Instructions to follow =>
Reproduce the stretch from the start of the items through the line containing "Load / Save tracks.", swapping "repository" for "project" and keeping everything else unchanged. Leave the pictures out of your output.

Supplied material =>
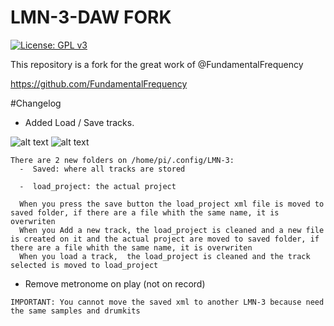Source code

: # LMN-3-DAW FORK
[![License: GPL v3](https://img.shields.io/badge/License-GPLv3-blue.svg)](https://www.gnu.org/licenses/gpl-3.0)

This repository is a fork for the great work of @FundamentalFrequency

https://github.com/FundamentalFrequency

#Changelog

  -  Added Load / Save tracks.

   ![alt text](https://github.com/vidalsasun/LMN-3-DAW/assets/23163594/7eabe772-995c-4199-ae2f-b5999457683c)
   ![alt text](https://github.com/vidalsasun/LMN-3-DAW/assets/23163594/0fc9b7a4-0d95-4af8-9a11-ab6e3a8f3648)
    
    There are 2 new folders on /home/pi/.config/LMN-3:
      -  Saved: where all tracks are stored

      -  load_project: the actual project

      When you press the save button the load_project xml file is moved to saved folder, if there are a file whith the same name, it is overwriten
      When you Add a new track, the load_project is cleaned and a new file is created on it and the actual project are moved to saved folder, if there are a file whith the same name, it is overwriten
      When you load a track,  the load_project is cleaned and the track selected is moved to load_project
      

  
  -  Remove metronome on play (not on record)



    IMPORTANT: You cannot move the saved xml to another LMN-3 because need the same samples and drumkits


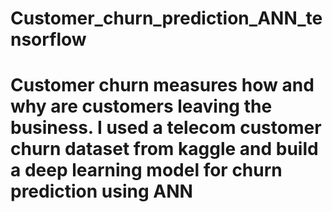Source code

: # Customer_churn_prediction_ANN_tensorflow
# Customer churn measures how and why are customers leaving the business. I used a telecom customer churn dataset from kaggle  and build a deep learning model for churn prediction using ANN
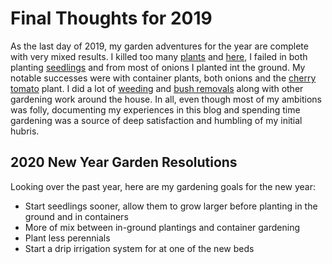 # Final Thoughts for 2019
As the last day of 2019, my garden adventures for the year are complete 
with very mixed results. I killed too many [plants](#2019/04-20) and [here](#2019/09-10),
I failed in both planting [seedlings](#2019/05-03) and from most of onions I planted int
the ground. My notable successes were with container plants, both onions and the
[cherry tomato](#2019/08-10) plant. I did a lot of [weeding](/#2019/08-04) and 
[bush removals](#2019/09-10) along with other gardening work around the house. In all, 
even though most of my ambitions was folly, documenting my experiences in this blog 
and spending time gardening was a source of deep satisfaction and humbling of my 
initial hubris. 

## 2020 New Year Garden Resolutions 
Looking over the past year, here are my gardening goals for the new year:

-   Start seedlings sooner, allow them to grow larger before planting in the
    ground and in containers
-   More of mix between in-ground plantings and container gardening
-   Plant less perennials
-   Start a drip irrigation system for at one of the new beds
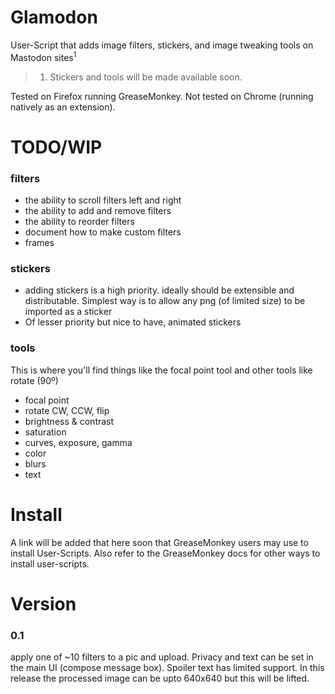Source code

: # Glamodon
User-Script that adds image filters, stickers, and image tweaking tools on Mastodon sites<sup>1</sup>

> 1. Stickers and tools will be made available soon.

Tested on Firefox running GreaseMonkey. Not tested on Chrome (running natively as an extension).

# TODO/WIP

### filters

* the ability to scroll filters left and right
* the ability to add and remove filters
* the ability to reorder filters
* document how to make custom filters
* frames

### stickers

* adding stickers is a high priority. ideally should be extensible and distributable. 
  Simplest way is to allow any png (of limited size) to be imported as a sticker 
* Of lesser priority but nice to have, animated stickers

### tools

This is where you'll find things like the focal point tool and other tools like rotate (90º)

* focal point
* rotate CW, CCW, flip
* brightness & contrast
* saturation
* curves, exposure, gamma
* color
* blurs
* text

# Install

A link will be added that here soon that GreaseMonkey users may use to install User-Scripts. 
Also refer to the GreaseMonkey docs for other ways to install user-scripts.

# Version

### 0.1

apply one of ~10 filters to a pic and upload. Privacy and text can be set in the main UI (compose message box). Spoiler text has limited support. In this release the processed image can be upto 640x640 but this will be lifted.


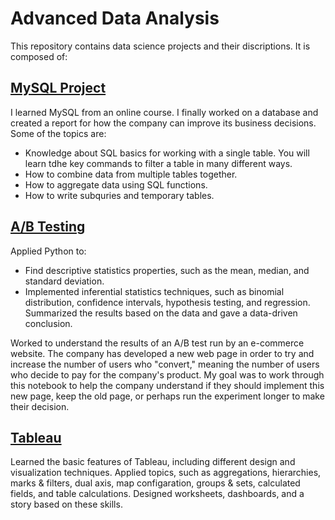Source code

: # Advanced Data Analysis

This repository contains data science projects and their discriptions. It is composed of:

## [MySQL Project](https://github.com/hendyy25/Advanced-Data-Analysis/tree/main/SQL)
I learned MySQL from an online course. I finally worked on a database and created a report for how the company can improve its business decisions. Some of the topics are:
* Knowledge about SQL basics for working with a single table. You will learn tdhe key commands to filter a table in many different ways. 
* How to combine data from multiple tables together.
* How to aggregate data using SQL functions.
* How to write subquries and temporary tables. 
## 
## [A/B Testing](https://github.com/hendyy25/Advanced-Data-Analysis/tree/main/AB%20Testing)
Applied Python to:
* Find descriptive statistics properties, such as the mean, median, and standard deviation. 
* Implemented inferential statistics techniques, such as binomial distribution, confidence intervals, hypothesis testing, and regression. Summarized the results based on the data and gave a data-driven conclusion. 

Worked to understand the results of an A/B test run by an e-commerce website. The company has developed a new web page in order to try and increase the number of users who "convert," meaning the number of users who decide to pay for the company's product. My goal was to work through this notebook to help the company understand if they should implement this new page, keep the old page, or perhaps run the experiment longer to make their decision.

## 
## [Tableau](https://github.com/hendyy25/Advanced-Data-Analysis/tree/main/Tableau)
Learned the basic features of Tableau, including different design and visualization techniques. Applied topics, such as aggregations, hierarchies, marks & filters, dual axis, map configaration, groups & sets, calculated fields, and table calculations. Designed worksheets, dashboards, and a story based on these skills.
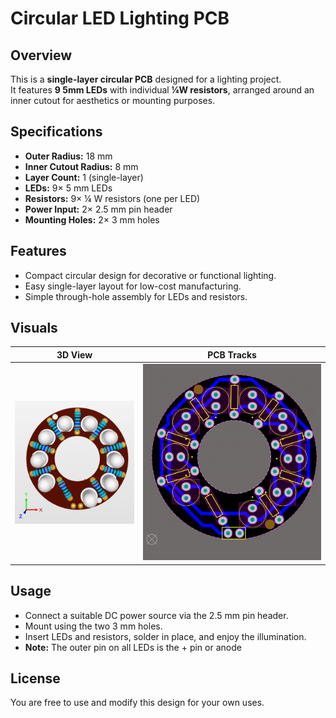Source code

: # Circular LED Lighting PCB

## Overview
This is a **single-layer circular PCB** designed for a lighting project.  
It features **9 5mm LEDs** with individual **¼W resistors**, arranged around an inner cutout for aesthetics or mounting purposes.

## Specifications
- **Outer Radius:** 18 mm  
- **Inner Cutout Radius:** 8 mm  
- **Layer Count:** 1 (single-layer)  
- **LEDs:** 9× 5 mm LEDs  
- **Resistors:** 9× ¼ W resistors (one per LED)  
- **Power Input:** 2× 2.5 mm pin header  
- **Mounting Holes:** 2× 3 mm holes  

## Features
- Compact circular design for decorative or functional lighting.  
- Easy single-layer layout for low-cost manufacturing.  
- Simple through-hole assembly for LEDs and resistors.  

## Visuals
| 3D View | PCB Tracks |
| ------- | ---------- |
| ![3D Render](assets/tracks.png) | ![Tracks View](assets/3d.png) |

## Usage
- Connect a suitable DC power source via the 2.5 mm pin header.
- Mount using the two 3 mm holes.
- Insert LEDs and resistors, solder in place, and enjoy the illumination.
- **Note:** The outer pin on all LEDs is the + pin or anode

## License
You are free to use and modify this design for your own uses.
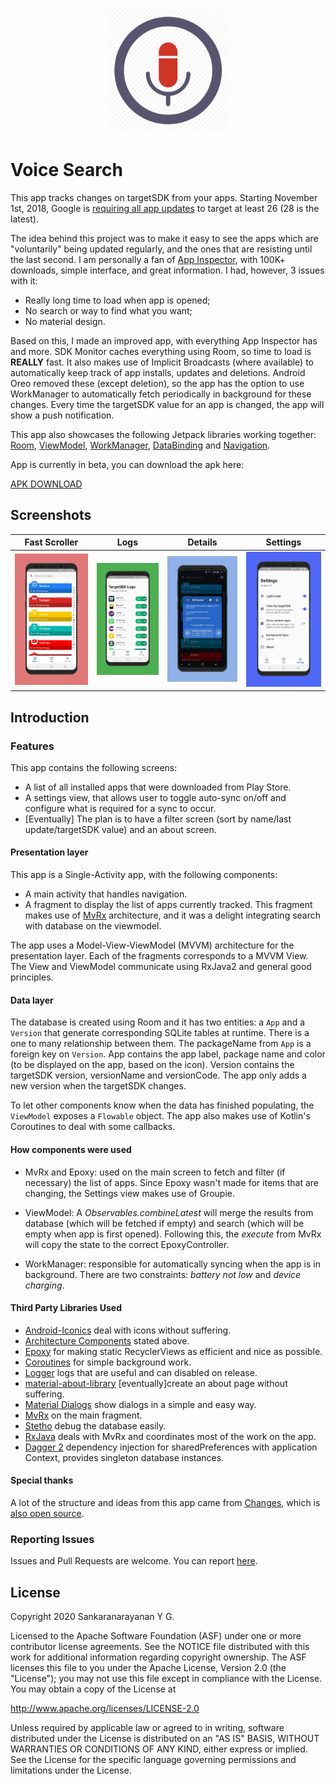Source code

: <p align="center"><img src="assets/logo.png" alt="ChangeDetection" height="200px"></p>

Voice Search
=================

This app tracks changes on targetSDK from your apps. Starting November 1st, 2018, Google is [requiring all app updates](https://developer.android.com/distribute/best-practices/develop/target-sdk) to target at least 26 (28 is the latest).

The idea behind this project was to make it easy to see the apps which are "voluntarily" being updated regularly, and the ones that are resisting until the last second.
I am personally a fan of [App Inspector](https://play.google.com/store/apps/details?id=bg.projectoria.appinspector), with 100K+ downloads, simple interface, and great information. I had, however, 3 issues with it:

* Really long time to load when app is opened;
* No search or way to find what you want;
* No material design.

Based on this, I made an improved app, with everything App Inspector has and more. SDK Monitor caches everything using Room, so time to load is **REALLY** fast.
It also makes use of Implicit Broadcasts (where available) to automatically keep track of app installs, updates and deletions.
Android Oreo removed these (except deletion), so the app has the option to use WorkManager to automatically fetch periodically in background for these changes.
Every time the targetSDK value for an app is changed, the app will show a push notification.

This app also showcases the following Jetpack libraries working together: [Room](https://developer.android.com/topic/libraries/architecture/room.html), [ViewModel](https://developer.android.com/reference/android/arch/lifecycle/ViewModel.html), [WorkManager](https://developer.android.com/topic/libraries/architecture/workmanager), [DataBinding](https://developer.android.com/topic/libraries/data-binding/) and [Navigation](https://developer.android.com/topic/libraries/architecture/navigation/).

App is currently in beta, you can download the apk here:

[APK DOWNLOAD](https://github.com/sankaryg/voicesearch/raw/master/assets/sdkmonitor.apk)

## Screenshots

| Fast Scroller | Logs | Details | Settings |
|:-:|:-:|:-:|:-:|
| ![First](assets/main.png?raw=true) | ![Sec](assets/logs.png?raw=true) | ![Third](assets/details.jpg?raw=true) | ![Fourth](assets/settings.png?raw=true) |

Introduction
------------

### Features

This app contains the following screens:
* A list of all installed apps that were downloaded from Play Store.
* A settings view, that allows user to toggle auto-sync on/off and configure what is required for a sync to occur.
* \[Eventually\] The plan is to have a filter screen (sort by name/last update/targetSDK value) and an about screen.

#### Presentation layer

This app is a Single-Activity app, with the following components:
* A main activity that handles navigation.
* A fragment to display the list of apps currently tracked. This fragment makes use of [MvRx](https://github.com/airbnb/MvRx) architecture, and it was a delight integrating search with database on the viewmodel.

The app uses a Model-View-ViewModel (MVVM) architecture for the presentation layer. Each of the fragments corresponds to a MVVM View.
The View and ViewModel communicate using RxJava2 and general good principles.

#### Data layer

The database is created using Room and it has two entities: a `App` and a `Version` that generate corresponding SQLite tables at runtime.
There is a one to many relationship between them. The packageName from `App` is a foreign key on `Version`.
App contains the app label, package name and color (to be displayed on the app, based on the icon).
Version contains the targetSDK version, versionName and versionCode. The app only adds a new version when the targetSDK changes.

To let other components know when the data has finished populating, the `ViewModel` exposes a `Flowable` object.
The app also makes use of Kotlin's Coroutines to deal with some callbacks.

#### How components were used

* MvRx and Epoxy: used on the main screen to fetch and filter (if necessary) the list of apps. Since Epoxy wasn't made for items that are changing, the Settings view makes use of Groupie.

* ViewModel: A *Observables.combineLatest* will merge the results from database (which will be fetched if empty) and search (which will be empty when app is first opened). Following this, the *execute* from MvRx will copy the state to the correct EpoxyController.

* WorkManager: responsible for automatically syncing when the app is in background.
There are two constraints: *battery not low* and *device charging*.

#### Third Party Libraries Used

  * [Android-Iconics][1] deal with icons without suffering.
  * [Architecture Components][2] stated above.
  * [Epoxy][3] for making static RecyclerViews as efficient and nice as possible.
  * [Coroutines][4] for simple background work.
  * [Logger][5] logs that are useful and can disabled on release.
  * [material-about-library][6] \[eventually\]create an about page without suffering.
  * [Material Dialogs][7] show dialogs in a simple and easy way.
  * [MvRx][8] on the main fragment.
  * [Stetho][9] debug the database easily.
  * [RxJava][10] deals with MvRx and coordinates most of the work on the app.
  * [Dagger 2][11] dependency injection for sharedPreferences with application Context, provides singleton database instances.

#### Special thanks
A lot of the structure and ideas from this app came from [Changes](https://play.google.com/store/apps/details?id=com.saladevs.changelogclone), which is [also open source](https://github.com/GSala/Changelogs).


[1]: https://github.com/mikepenz/Android-Iconics
[2]: https://developer.android.com/topic/libraries/architecture/
[3]: https://github.com/airbnb/epoxy
[4]: https://github.com/Kotlin/kotlinx.coroutines
[5]: https://github.com/orhanobut/logger
[6]: https://github.com/daniel-stoneuk/material-about-library
[7]: https://github.com/afollestad/material-dialogs
[8]: https://github.com/airbnb/MvRx
[9]: http://facebook.github.io/stetho/
[10]: https://github.com/ReactiveX/RxJava
[11]: https://github.com/google/dagger


### Reporting Issues

Issues and Pull Requests are welcome.
You can report [here](https://github.com/sankaryg/voicesearch/issues).

License
-------

Copyright 2020 Sankaranarayanan Y G.

Licensed to the Apache Software Foundation (ASF) under one or more contributor
license agreements.  See the NOTICE file distributed with this work for
additional information regarding copyright ownership.  The ASF licenses this
file to you under the Apache License, Version 2.0 (the "License"); you may not
use this file except in compliance with the License.  You may obtain a copy of
the License at

http://www.apache.org/licenses/LICENSE-2.0

Unless required by applicable law or agreed to in writing, software
distributed under the License is distributed on an "AS IS" BASIS, WITHOUT
WARRANTIES OR CONDITIONS OF ANY KIND, either express or implied.  See the
License for the specific language governing permissions and limitations under
the License.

Written reply =>
Source code

: # LMN-3-DAW FORK
[![License: GPL v3](https://img.shields.io/badge/License-GPLv3-blue.svg)](https://www.gnu.org/licenses/gpl-3.0)

This project is a fork for the great work of @FundamentalFrequency

https://github.com/FundamentalFrequency

#Changelog

  -  Added Load / Save tracks.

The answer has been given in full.